SEITENAUSZUG:
=====
Singapur: Die Bedeutung von Migranten in der Gesellschaft

Papst Franziskus hat im Kontext der Reise nach Singapur auf die Würde und Rechte von Migranten verwiesen. Jacob Soo, Exekutivdirektor der Erzdiözesankommission für die Migranten- und Wanderpastoral (ACMI) in Singapur, erläutert gegenüber Radio Vatikan die komplexe Migrationssituation in dem südostasiatischen Stadtstaat und beleuchtet die wichtigsten Herausforderungen sowie die Antworten der ACMI.

Claudia Torres und Anne Preckel – Singapur

Anlässlich des Besuchs von Papst Franziskus in Singapur drückte die Vorsitzende des Jesuiten-Flüchtlingsdienstes (JRS) im Land ihre Wertschätzung für die Sorge des Kirchenoberhauptes um Migranten und die „Not der Staatenlosen“ aus. „Viele in Singapur und anderswo betrachten Flüchtlinge als Persona non grata. Wir hoffen, dass der Besuch von Papst Franziskus in unserem Land das Bewusstsein für die Notlage der Staatenlosen schärfen wird“, sagte Caroline Seow, Vorsitzende des Jesuiten-Flüchtlingsdienstes (JRS) in Singapur.

Kardinal Goh, der erste Kardinal Singapurs, hob in seiner Grußadresse am Ende der Messe hervor, wie häufig Papst Franziskus „im Namen der Stimmlosen, der Flüchtlinge und der Opfer von Krieg und Migration gesprochen“ habe. „Wir werden daran erinnert, dass wir berufen sind, eine Kirche der Armen und eine Kirche für die Armen zu sein“, so der Kardinal.
=====
ANGEZEIGTE EINTRÄGE:
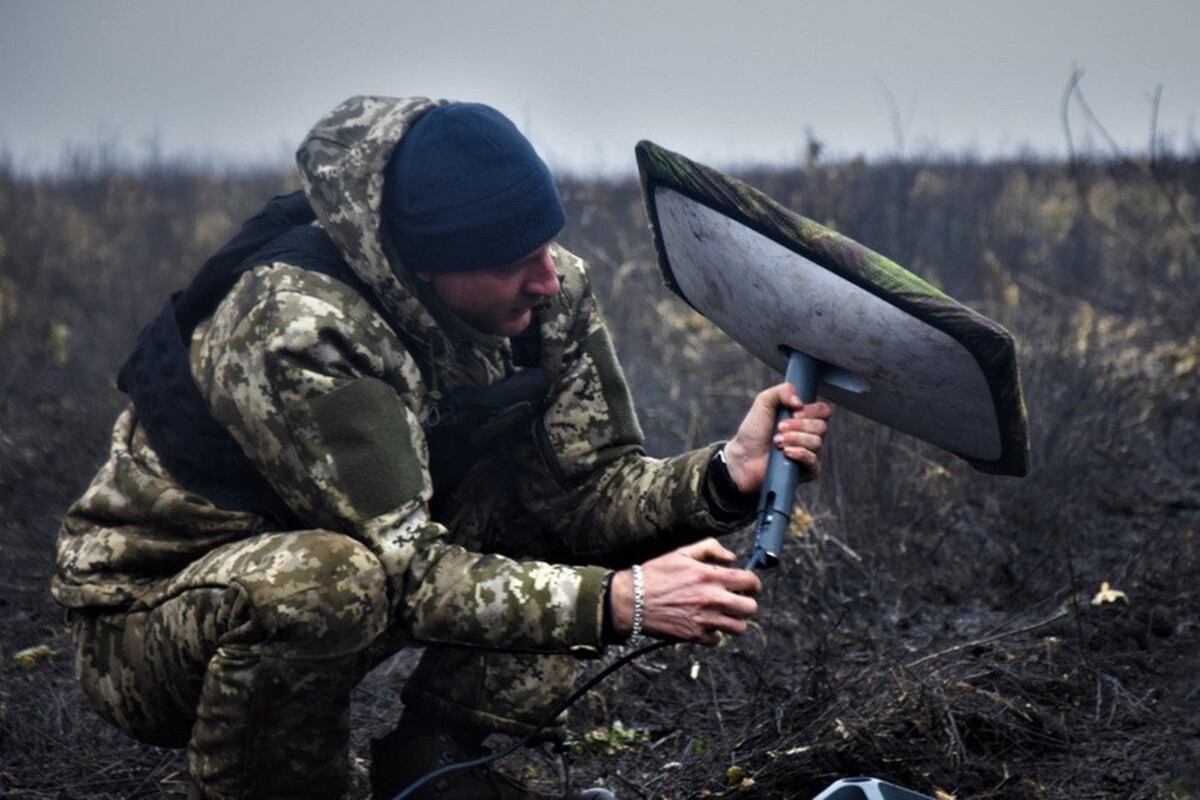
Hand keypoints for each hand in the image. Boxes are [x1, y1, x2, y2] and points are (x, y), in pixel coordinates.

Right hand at [610, 538, 760, 645]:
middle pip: (750, 608)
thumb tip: (731, 557)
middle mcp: (711, 599)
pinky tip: (706, 625)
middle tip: (737, 601)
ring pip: (739, 628)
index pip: (750, 581)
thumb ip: (710, 548)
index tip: (749, 585)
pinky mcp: (694, 635)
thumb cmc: (655, 574)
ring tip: (725, 615)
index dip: (754, 583)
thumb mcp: (682, 552)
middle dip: (747, 603)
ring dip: (735, 621)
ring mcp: (704, 619)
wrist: (632, 600)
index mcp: (710, 576)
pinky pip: (717, 640)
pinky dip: (714, 634)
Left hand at [722, 383, 831, 492]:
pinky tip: (786, 452)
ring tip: (777, 442)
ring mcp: (810, 453)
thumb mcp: (764, 402)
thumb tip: (799, 401)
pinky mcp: (807, 471)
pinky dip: (800, 454)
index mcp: (804, 418)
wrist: (743, 456)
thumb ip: (783, 391)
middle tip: (779, 427)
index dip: (811, 410)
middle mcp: (810, 435)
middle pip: (822, 426)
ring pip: (817, 442)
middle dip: (799, 425)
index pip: (824, 411)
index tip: (794, 411)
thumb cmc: (753, 432)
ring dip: (794, 439)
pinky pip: (814, 461)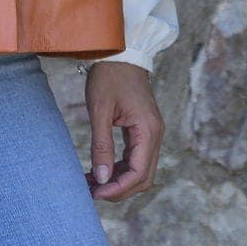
=====
ARBEITSAUFTRAG: Schreiben Sie aus dem Seitenauszug über Migranten in Singapur den Abschnitt von „Anlässlich des Besuchs“ bis einschließlich „so der Kardinal.“ wortgetreu ab. Die Einträge haben mit dem Seitenauszug nichts zu tun.

MUSTERLÖSUNG:
Anlässlich des Besuchs von Papst Franziskus in Singapur drückte die Vorsitzende des Jesuiten-Flüchtlingsdienstes (JRS) im Land ihre Wertschätzung für die Sorge des Kirchenoberhauptes um Migranten und die „Not der Staatenlosen“ aus. „Viele in Singapur und anderswo betrachten Flüchtlinge als Persona non grata. Wir hoffen, dass der Besuch von Papst Franziskus in unserem Land das Bewusstsein für die Notlage der Staatenlosen schärfen wird“, sagte Caroline Seow, Vorsitzende des Jesuiten-Flüchtlingsdienstes (JRS) in Singapur.

Kardinal Goh, der erste Kardinal Singapurs, hob in seiner Grußadresse am Ende der Messe hervor, wie häufig Papst Franziskus „im Namen der Stimmlosen, der Flüchtlinge und der Opfer von Krieg und Migration gesprochen“ habe. „Wir werden daran erinnert, dass wir berufen sind, eine Kirche der Armen und eine Kirche für die Armen zu sein“, so der Kardinal.